Ces investissements vont notamment permettre l'ajout de 100 postes de psychologues jeunesse ainsi que l'ajout d'autres professionnels afin de compléter les équipes multidisciplinaires jeunesse des centres intégrés de santé et services sociaux

Plan d'action sur les fugues en centre de réadaptation

Le plan d'action du gouvernement du Québec comporte 24 actions regroupées sous 7 grands thèmes, soit :

  • Une offre de service en réadaptation mieux adaptée aux jeunes à risque;
  • Une intervention individualisée répondant aux besoins particuliers des jeunes;
  • Des professionnels soutenus;
  • La concertation entre les partenaires;
  • La fugue et l'exploitation sexuelle : une attention particulière;
  • Le développement, l'évaluation et le transfert des connaissances;
  • La fugue des jeunes hébergés en centre de réadaptation, une priorité nationale.

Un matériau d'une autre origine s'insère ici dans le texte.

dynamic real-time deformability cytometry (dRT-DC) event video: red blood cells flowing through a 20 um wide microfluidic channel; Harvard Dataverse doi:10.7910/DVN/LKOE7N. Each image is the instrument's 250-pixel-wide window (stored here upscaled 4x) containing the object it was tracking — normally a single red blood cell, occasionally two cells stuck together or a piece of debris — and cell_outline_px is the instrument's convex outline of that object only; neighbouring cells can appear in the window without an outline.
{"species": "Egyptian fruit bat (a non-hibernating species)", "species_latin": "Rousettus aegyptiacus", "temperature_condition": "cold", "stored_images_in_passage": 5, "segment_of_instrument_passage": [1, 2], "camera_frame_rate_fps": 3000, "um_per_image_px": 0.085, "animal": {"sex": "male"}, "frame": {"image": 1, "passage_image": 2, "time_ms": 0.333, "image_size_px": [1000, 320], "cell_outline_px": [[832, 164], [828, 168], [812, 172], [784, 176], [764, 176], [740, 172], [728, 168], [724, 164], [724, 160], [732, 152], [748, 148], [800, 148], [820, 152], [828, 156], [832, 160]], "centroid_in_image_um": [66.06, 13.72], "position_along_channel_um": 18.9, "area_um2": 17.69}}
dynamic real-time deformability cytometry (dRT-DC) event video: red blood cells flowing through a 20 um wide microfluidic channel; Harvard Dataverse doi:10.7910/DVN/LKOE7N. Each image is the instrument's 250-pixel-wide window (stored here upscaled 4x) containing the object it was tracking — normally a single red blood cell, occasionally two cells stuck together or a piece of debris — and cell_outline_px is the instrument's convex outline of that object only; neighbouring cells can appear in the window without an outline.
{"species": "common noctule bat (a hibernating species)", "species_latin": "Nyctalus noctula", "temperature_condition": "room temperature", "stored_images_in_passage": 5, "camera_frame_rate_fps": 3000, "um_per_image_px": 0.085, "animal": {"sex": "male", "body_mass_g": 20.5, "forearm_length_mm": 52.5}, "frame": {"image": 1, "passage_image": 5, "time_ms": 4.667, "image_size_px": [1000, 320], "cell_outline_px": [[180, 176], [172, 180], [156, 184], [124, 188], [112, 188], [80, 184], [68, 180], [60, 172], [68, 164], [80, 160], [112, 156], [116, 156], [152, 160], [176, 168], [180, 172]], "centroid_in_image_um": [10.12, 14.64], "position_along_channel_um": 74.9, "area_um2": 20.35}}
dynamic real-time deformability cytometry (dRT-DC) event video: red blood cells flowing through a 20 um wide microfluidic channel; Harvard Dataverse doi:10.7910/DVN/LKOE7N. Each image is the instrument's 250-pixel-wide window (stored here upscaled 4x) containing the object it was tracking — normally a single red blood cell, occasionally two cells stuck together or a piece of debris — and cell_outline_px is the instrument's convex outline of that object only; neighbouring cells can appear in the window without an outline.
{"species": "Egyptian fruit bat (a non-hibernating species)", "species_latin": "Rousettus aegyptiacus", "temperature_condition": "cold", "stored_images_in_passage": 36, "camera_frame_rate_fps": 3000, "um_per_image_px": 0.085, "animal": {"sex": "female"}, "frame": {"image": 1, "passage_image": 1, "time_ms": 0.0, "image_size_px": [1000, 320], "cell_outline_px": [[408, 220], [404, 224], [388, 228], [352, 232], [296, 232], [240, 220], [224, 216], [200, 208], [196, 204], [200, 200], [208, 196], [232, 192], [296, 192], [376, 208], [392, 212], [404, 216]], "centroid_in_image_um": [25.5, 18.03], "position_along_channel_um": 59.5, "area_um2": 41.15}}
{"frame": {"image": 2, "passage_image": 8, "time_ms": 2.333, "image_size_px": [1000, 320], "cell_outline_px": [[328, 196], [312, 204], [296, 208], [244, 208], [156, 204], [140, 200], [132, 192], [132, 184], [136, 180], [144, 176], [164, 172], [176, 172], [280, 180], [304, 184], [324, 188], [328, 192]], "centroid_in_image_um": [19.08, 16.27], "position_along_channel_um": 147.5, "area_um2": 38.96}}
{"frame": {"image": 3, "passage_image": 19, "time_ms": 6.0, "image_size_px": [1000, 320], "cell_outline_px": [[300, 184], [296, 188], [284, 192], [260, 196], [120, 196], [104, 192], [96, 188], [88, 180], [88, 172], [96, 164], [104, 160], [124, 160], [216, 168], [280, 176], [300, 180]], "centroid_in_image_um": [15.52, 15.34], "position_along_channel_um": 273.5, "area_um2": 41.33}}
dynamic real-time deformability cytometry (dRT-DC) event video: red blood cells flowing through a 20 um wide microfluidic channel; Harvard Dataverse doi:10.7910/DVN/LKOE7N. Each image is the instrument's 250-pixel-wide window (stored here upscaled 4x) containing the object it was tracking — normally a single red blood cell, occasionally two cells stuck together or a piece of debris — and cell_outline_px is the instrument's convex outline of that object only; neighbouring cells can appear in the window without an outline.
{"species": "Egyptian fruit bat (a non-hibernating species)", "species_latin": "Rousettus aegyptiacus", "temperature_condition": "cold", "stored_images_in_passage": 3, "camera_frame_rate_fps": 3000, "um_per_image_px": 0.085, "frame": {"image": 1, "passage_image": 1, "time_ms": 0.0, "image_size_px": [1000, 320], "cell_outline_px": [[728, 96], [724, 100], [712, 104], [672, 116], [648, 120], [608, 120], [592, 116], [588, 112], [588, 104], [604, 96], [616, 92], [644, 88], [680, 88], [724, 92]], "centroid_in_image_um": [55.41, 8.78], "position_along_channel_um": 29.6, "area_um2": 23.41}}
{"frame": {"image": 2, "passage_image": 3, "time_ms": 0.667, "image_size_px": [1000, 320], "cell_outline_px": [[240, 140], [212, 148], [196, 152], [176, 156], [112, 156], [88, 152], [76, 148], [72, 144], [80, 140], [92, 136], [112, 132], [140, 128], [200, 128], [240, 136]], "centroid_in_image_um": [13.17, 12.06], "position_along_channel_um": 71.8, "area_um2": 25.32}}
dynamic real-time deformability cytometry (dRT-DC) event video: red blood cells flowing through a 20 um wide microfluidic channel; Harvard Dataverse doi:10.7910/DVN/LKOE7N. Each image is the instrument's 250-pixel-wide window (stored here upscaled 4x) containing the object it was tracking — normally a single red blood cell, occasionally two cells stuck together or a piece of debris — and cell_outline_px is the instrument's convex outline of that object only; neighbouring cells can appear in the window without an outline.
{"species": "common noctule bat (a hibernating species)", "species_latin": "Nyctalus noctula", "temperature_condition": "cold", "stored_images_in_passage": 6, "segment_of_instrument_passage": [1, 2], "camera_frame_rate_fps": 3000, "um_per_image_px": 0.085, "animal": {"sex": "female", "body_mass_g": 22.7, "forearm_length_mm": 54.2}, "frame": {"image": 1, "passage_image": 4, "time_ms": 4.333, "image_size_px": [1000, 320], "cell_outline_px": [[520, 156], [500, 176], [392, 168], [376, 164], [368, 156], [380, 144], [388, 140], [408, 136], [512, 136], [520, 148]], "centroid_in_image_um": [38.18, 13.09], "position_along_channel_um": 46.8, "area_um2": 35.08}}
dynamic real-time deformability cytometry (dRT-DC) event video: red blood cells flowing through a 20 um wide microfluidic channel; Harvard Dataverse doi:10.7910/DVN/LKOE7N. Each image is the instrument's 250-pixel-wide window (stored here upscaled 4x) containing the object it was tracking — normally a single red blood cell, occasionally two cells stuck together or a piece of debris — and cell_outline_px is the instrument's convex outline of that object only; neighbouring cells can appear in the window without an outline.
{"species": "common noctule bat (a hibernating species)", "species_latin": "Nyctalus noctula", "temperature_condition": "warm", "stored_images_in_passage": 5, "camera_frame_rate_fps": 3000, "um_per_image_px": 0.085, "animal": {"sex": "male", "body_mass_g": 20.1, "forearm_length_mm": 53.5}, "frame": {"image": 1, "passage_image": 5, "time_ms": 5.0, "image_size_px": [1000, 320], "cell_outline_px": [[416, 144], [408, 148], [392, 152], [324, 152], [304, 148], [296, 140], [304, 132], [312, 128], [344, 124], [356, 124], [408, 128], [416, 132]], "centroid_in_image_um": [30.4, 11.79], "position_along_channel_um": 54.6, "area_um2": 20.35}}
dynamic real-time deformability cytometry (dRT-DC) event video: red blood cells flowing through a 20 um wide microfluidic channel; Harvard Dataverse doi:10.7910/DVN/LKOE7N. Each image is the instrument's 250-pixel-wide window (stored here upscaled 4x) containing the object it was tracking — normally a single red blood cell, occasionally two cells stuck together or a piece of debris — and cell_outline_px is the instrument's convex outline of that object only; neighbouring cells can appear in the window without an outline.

Annexe 2 : Estimation des montants transférés au Québec 2017 à 2028*

Exercice financier Montants estimés de la contribution du Canada au Québec**
2017 à 2018 87 447 014 $
2018 à 2019 87 373 383 $
2019 à 2020 87 373 383 $
2020 à 2021 87 373 383 $
2021 à 2022 87 373 383 $
2022 à 2023 115 957 122 $
2023 à 2024 125 446 923 $
2024 à 2025 125 446 923 $
2025 à 2026 126 704 608 $
2026 à 2027 141 110 812 $
2027 à 2028 141 110 812 $
Total 1 212 717 749 $

*Le financement postérieur à cet accord sera confirmé lors du renouvellement des accords bilatéraux.
**Montants indiqués à titre indicatif pour les années 2018 à 2019 et 2027 à 2028 et basés sur les projections démographiques de Statistiques Canada de juillet 2017.